Figure 8.

Nicking and strand-transfer activity of RepB₆ on ssDNA oligos in the presence of different metal cation concentrations. (A) The vertical bar graph shows the percentage of reaction products rendered by RepB₆, in the presence or in the absence of 0.2 mM of MgCl₂, when the indicated concentrations of MnCl₂ were added. The 27-mer oligo substrate (500 nM), labeled in 3′ with the fluorescent dye Cy5, and a 10-fold molar excess of the unlabeled 30-mer oligo were incubated with the protein at 37°C for 1 min. The assays were performed at a protein:oligo substrate molar ratio of 1:10. Vertical bars represent the average value of three different measurements and error bars are standard deviations.

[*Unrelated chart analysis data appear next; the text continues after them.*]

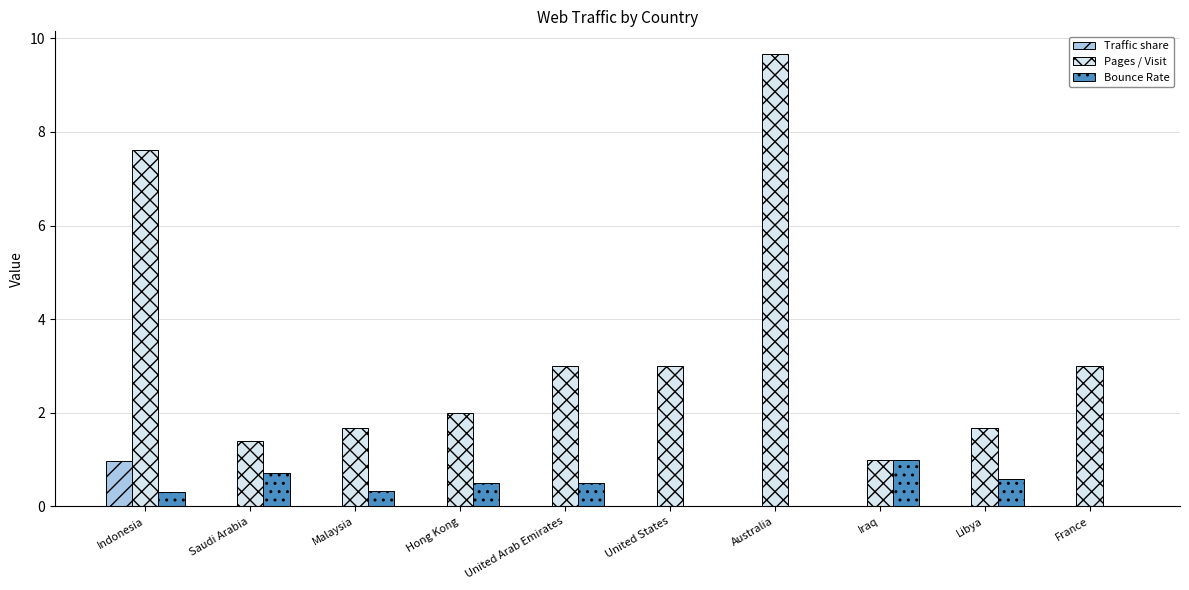

What is the maximum value for Bounce Rate?

1.0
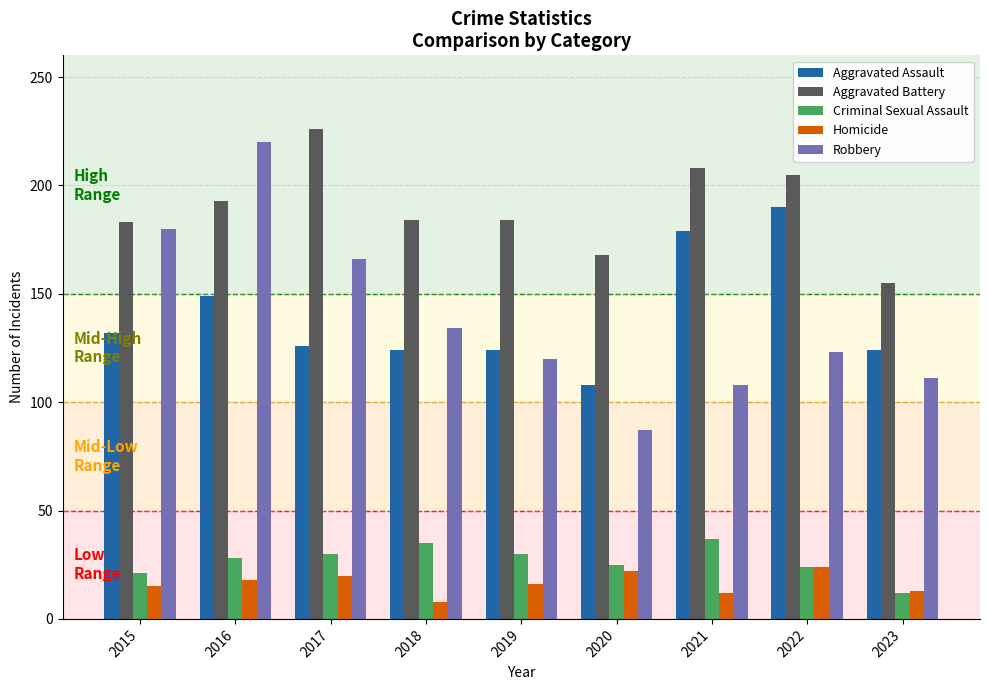

How many categories are shown in the chart?

9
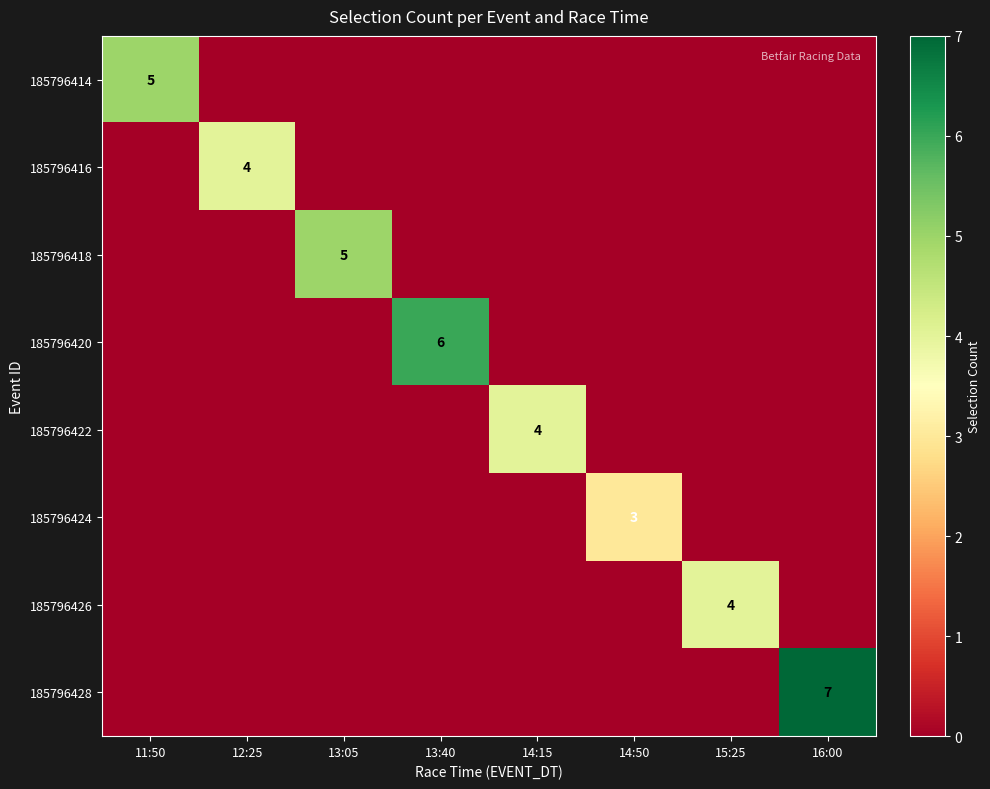

Which category has the lowest value across all series?

12:25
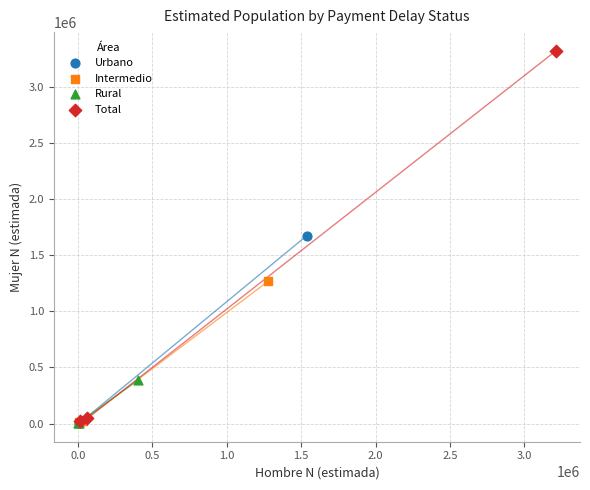

Which series reaches the maximum Y coordinate?

Total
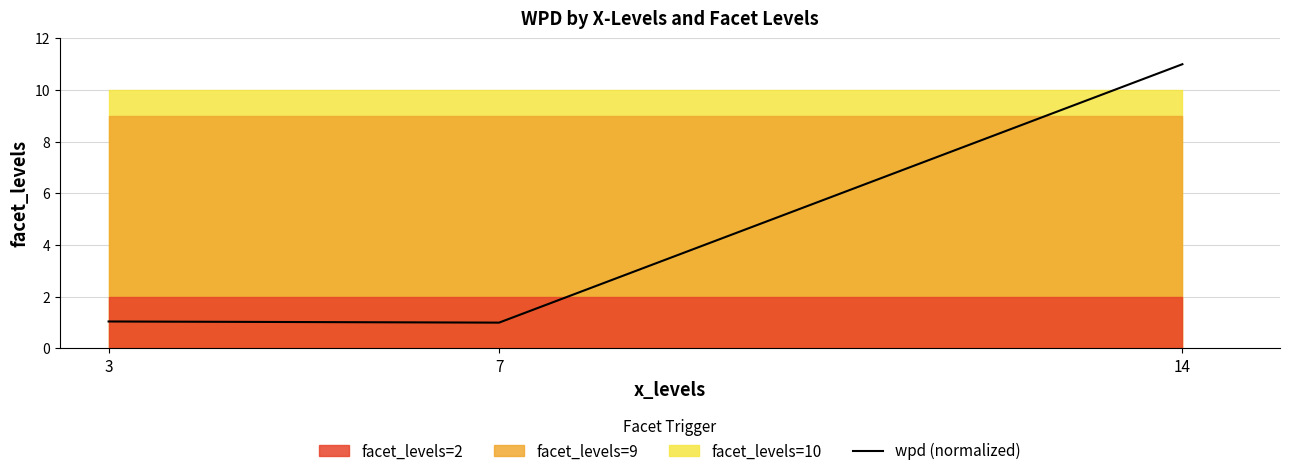

What value does the data have at 14?

11.0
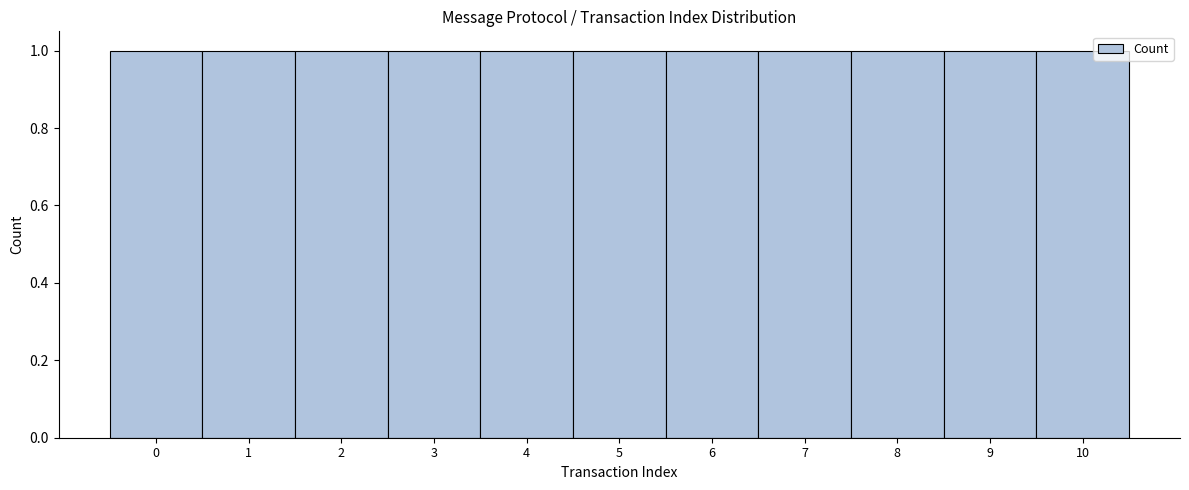

Reading left to right, transcribe this chart: for each bar, give the range it covers on the x-axis and its height. The values are not printed on the chart, so give them approximately, as read against the axis.

-0.5 to 0.5: 1
0.5 to 1.5: 1
1.5 to 2.5: 1
2.5 to 3.5: 1
3.5 to 4.5: 1
4.5 to 5.5: 1
5.5 to 6.5: 1
6.5 to 7.5: 1
7.5 to 8.5: 1
8.5 to 9.5: 1
9.5 to 10.5: 1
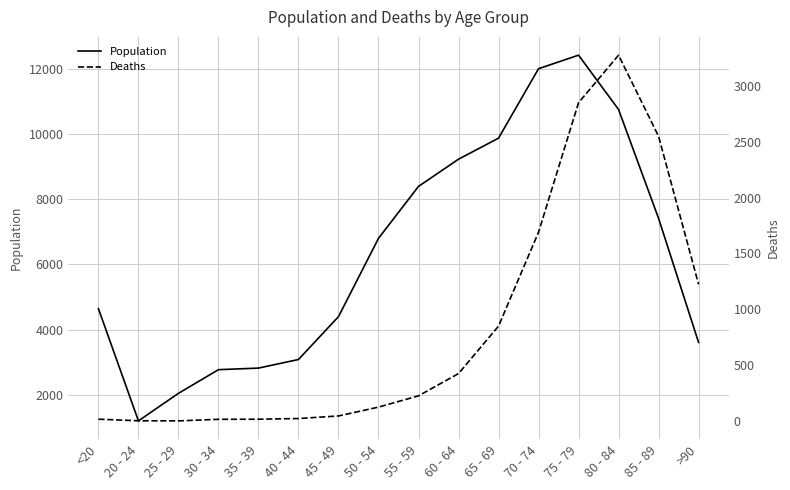

What position from the left is 75 - 79?

13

The activity curves of RepB₆ supplemented or not with MgCl₂ were fitted by nonlinear regression (solid lines) to a ligand binding model assuming a single class of binding site for Mn²⁺. The best fit values for the apparent dissociation constant for RepB₆ was 24.1 ± 6.9 μM in the presence of 0.2 mM of MgCl₂, and 80.5 ± 26.2 μM in the absence of MgCl₂. The percentage of reaction products measured in the presence of 0.2 mM of MgCl₂ with no MnCl₂ added () is indicated on the y-axis. (B) Reaction product pattern generated by the nicking and strand-transfer activities of RepB₆ and OBD on ssDNA oligos. The assays were performed as those depicted in (A), at the protein:oligo substrate molar ratio and MnCl₂ concentration indicated on the top of each lane. As a control, the reaction was also carried out with NaCl instead of manganese salt. The resultant fluorescent oligos were analyzed, visualized and quantified as in Figure 7. To compare the reactions products generated by the activity of OBD and RepB₆ the images from different gels acquired and processed under the same conditions have been grouped and indicated by dividing lines.